## EXTRACT TO READ
===
The old old watchword “Liberty, Fraternity, Equality” cries from the tomb; what these women, so simple that they did not know that they were heroines, valued and died for, all other human beings desire with equal fervour. Should not the justice and liberties you love so well, extend to all within your borders? The old Greeks taught that not until power was given to men could it be known what was in them.

This testing time now has come to you.

For ponder a moment.

We meet on Dingaan’s Day, your memorial of victory over a barbarous race. We too, the great civilised nations of the world, are still but barbarians in our degree, so long as we continue to spend vast sums in killing or planning to kill each other for greed of land and gold. Does not justice bid us remember to-day how many thousands of the dark race perished also in Concentration Camps in a quarrel that was not theirs? Did they not thus redeem the past ? Was it not an instance of that community of interest, which binding all in one, roots out racial animosity ? And may it not come about that the associations linked with this day will change, merging into nobler thoughts as year by year you celebrate the more inspiring “Vrouwen-Dag” we now inaugurate. The plea of Abraham Lincoln for the black comes echoing back to me: — “They will probably help you in some trying time to come to keep the jewel of liberty in the family of freedom.”

Still more intimately will this Monument speak to the Womanhood of South Africa, and beyond to a yet wider range.
===
## DATA RECORDS
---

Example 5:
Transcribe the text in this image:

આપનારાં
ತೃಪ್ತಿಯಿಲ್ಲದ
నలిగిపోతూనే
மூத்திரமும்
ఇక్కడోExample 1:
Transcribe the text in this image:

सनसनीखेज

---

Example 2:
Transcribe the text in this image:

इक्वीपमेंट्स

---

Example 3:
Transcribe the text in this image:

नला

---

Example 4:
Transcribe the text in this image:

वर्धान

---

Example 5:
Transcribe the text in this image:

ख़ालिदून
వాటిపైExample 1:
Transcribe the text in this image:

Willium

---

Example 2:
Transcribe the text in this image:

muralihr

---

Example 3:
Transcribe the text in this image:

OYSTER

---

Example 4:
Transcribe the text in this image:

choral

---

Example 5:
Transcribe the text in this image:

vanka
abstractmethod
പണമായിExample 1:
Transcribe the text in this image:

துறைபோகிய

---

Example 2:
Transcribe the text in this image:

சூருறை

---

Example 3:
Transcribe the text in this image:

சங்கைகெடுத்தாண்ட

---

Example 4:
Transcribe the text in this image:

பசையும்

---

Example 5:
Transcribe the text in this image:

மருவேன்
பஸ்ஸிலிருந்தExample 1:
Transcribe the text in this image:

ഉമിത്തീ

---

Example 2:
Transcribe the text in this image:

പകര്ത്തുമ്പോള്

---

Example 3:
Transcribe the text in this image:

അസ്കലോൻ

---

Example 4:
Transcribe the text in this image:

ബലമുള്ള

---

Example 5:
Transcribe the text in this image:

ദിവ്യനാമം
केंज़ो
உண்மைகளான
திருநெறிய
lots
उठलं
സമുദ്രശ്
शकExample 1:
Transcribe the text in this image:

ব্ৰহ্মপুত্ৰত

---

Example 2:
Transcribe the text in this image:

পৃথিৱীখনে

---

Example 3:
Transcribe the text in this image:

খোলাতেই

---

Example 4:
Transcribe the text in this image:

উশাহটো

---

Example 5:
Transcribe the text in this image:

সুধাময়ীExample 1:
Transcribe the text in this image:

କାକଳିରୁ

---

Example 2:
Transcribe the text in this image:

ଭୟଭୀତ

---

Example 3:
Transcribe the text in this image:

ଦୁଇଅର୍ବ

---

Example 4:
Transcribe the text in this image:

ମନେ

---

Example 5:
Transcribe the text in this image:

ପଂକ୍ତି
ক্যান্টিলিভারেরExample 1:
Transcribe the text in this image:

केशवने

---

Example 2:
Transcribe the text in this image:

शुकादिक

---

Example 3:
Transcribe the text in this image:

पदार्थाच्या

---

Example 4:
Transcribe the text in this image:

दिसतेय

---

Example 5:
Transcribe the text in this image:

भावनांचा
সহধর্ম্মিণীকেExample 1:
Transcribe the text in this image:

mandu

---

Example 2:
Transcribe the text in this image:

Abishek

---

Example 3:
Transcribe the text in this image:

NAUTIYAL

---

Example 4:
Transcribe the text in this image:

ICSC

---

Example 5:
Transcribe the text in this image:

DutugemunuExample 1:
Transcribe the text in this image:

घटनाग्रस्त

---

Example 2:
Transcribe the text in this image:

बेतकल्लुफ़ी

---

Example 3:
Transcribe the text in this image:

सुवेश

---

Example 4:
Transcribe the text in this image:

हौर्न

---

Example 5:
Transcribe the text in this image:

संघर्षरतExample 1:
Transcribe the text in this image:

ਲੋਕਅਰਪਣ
===
## YOUR TASK
Pick up the memorial speech above where it stops, after its last sentence, carrying on its thought about what the monument will say to the women of South Africa and beyond.

## RESPONSE
To you, women, it should cry ever, “Go back, go back, to simpler lives, to nobler principles; from these martyrs learn the grandeur of character that chooses rather to suffer to the uttermost than to win life by weakness.” Women, high or low, rich or poor, who have met in your thousands to-day; do not go empty away. You cannot be as if these Dead had not died. Your country demands your lives and your powers in another way. As the national life broadens, difficulties appear little dreamed of in a simpler state. Complicated problems arise which seriously affect the well-being of your sons and daughters. It is for you to think out these problems in your homes, for you to be the purifying element in the body politic, for you to help guide the helm of state.

The Dead have won for you a lofty place in the life of your nation, and the right to a voice in her counsels. From this sacred duty you surely dare not flinch. No one is too humble or unknown; each one counts.

For remember, these dead women were not great as the world counts greatness; some of them were quite poor women who had laboured much. Yet they have become a moral force in your land. They will enrich your history. As the diamonds and the gold glitter in the bedrock of your soil, so their stories, written or handed down, will shine like jewels in the dark annals of that time.

And their influence will travel further. They have shown the world that never again can it be said that woman deserves no rights as Citizen because she takes no part in war. This statue stands as a denial of that assertion. Women in equal numbers to the men earned the right to such words as the famous Athenian uttered at the grave of his soldiers: “They gave their bodies to the commonwealth, receiving each for her own memory, praise that will never die.”

Nay, more – for they gave themselves, not borne on by the excitement and joy of active battle, as men do; but passively, with open eyes, in the long-drawn agony of painful months and days.

My Friends: — Throughout the world the Woman’s day approaches; her era dawns. Proudly I unveil this Monument to the brave South African Women, who sharing the danger that beset their land and dying for it, affirmed for all times and for all peoples the power of Woman to sacrifice life and more than life for their commonweal.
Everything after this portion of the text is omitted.